O entendimento é que “a compensação das emissões produzidas ao fabricar uma garrafa de água Volvic não é integralmente compensada por absorções”. Por isso, afirmações como “neutro em carbono” ou “certificada como neutra em carbono” podem levar o consumidor ao erro.

E há mais: as garrafas da marca seriam apenas parcialmente recicladas, enquanto a expressão “100% reciclável” aparece em uma etiqueta que utiliza cola e tinta que, justamente, não seriam recicláveis. Algumas semanas atrás, a Volvic destacava o resultado de 9 anos de trabalho para chegar a uma garrafa plástica 100% reciclada.

Indenização, publicação do julgamento e a reação da CLCV

Diante desse cenário, o tribunal de Paris condenou a Volvic a pagar 75 euros de indenização por danos e interesses à CLCV, além de determinar a publicação da decisão na página inicial do seu site por 6 meses. Para a associação de consumidores, é uma vitória que “estabelece um padrão que protege de forma útil os consumidores”.
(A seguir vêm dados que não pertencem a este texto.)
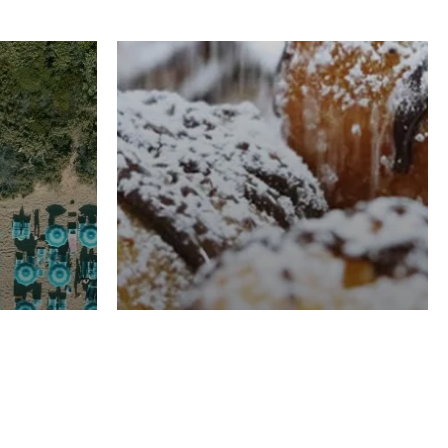
RISTORAZIONE
Luglio
Domenico Liggeri
21 Luglio
2026
el
Pasticceria La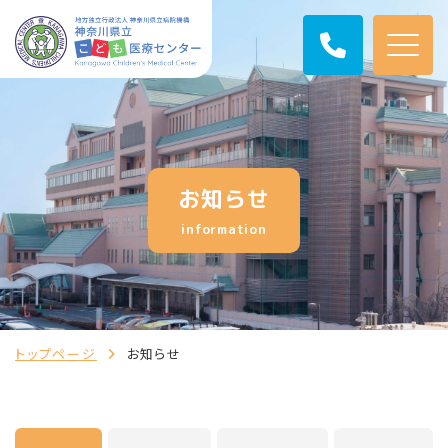
お知らせ
information
トップページ
お知らせ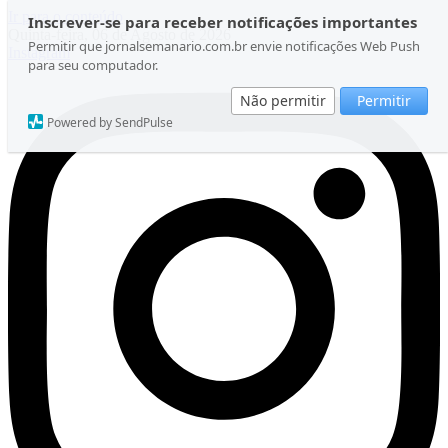
Ir para o conteúdo
Inscrever-se para receber notificações importantes
Quinta-feira, 06 de Agosto de 2026
Permitir que jornalsemanario.com.br envie notificações Web Push
Instagram
para seu computador.
Não permitir
Permitir
Powered by SendPulse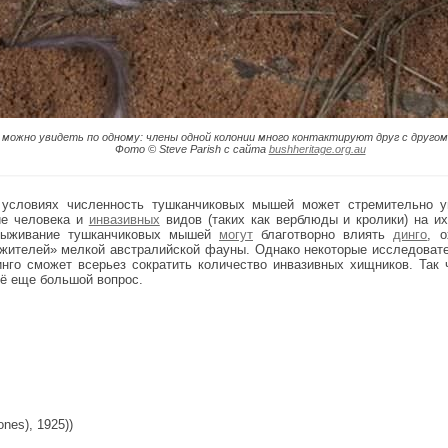
можно увидеть по одному: члены одной колонии много контактируют друг с другом
Фото © Steve Parish с сайта
bushheritage.org.au
 условиях численность тушканчиковых мышей может стремительно
ие человека и
инвазивных
видов (таких как верблюды и кролики) на и
выживание тушканчиковых мышей
могут
благотворно влиять
динго
, 
ожителей» мелкой австралийской фауны. Однако некоторые исследова
нго сможет всерьез сократить количество инвазивных хищников. Так
ё еще большой вопрос.
ones), 1925))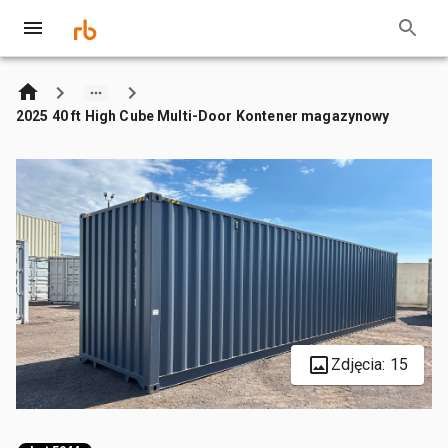
2025 40 ft High Cube Multi-Door Kontener magazynowy
Zdjęcia: 15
Volvic e Danone contestam e anunciam recurso

Do lado da marca - que pertence ao grupo Danone - a decisão é contestada, e a empresa declarou que pretende recorrer. Sobre a neutralidade de carbono, o grupo sustenta que “essa menção se baseava em uma certificação obtida em 2020 junto ao organismo Carbon Trust, segundo uma metodologia reconhecida”.

Com o encerramento dessa certificação pelo organismo, a companhia afirma ter revisto sua abordagem e diz que está “fazendo todo o possível para reduzir em média 35%” as suas “emissões globais de carbono até 2030 em comparação a 2020, em todo o” seu “escopo de atividade”. Assim, a Volvic critica “o raciocínio e a conclusão a que chegou o tribunal” a respeito de “práticas implementadas no passado e que respeitavam ao mesmo tempo os textos e os usos aplicáveis naquele período”.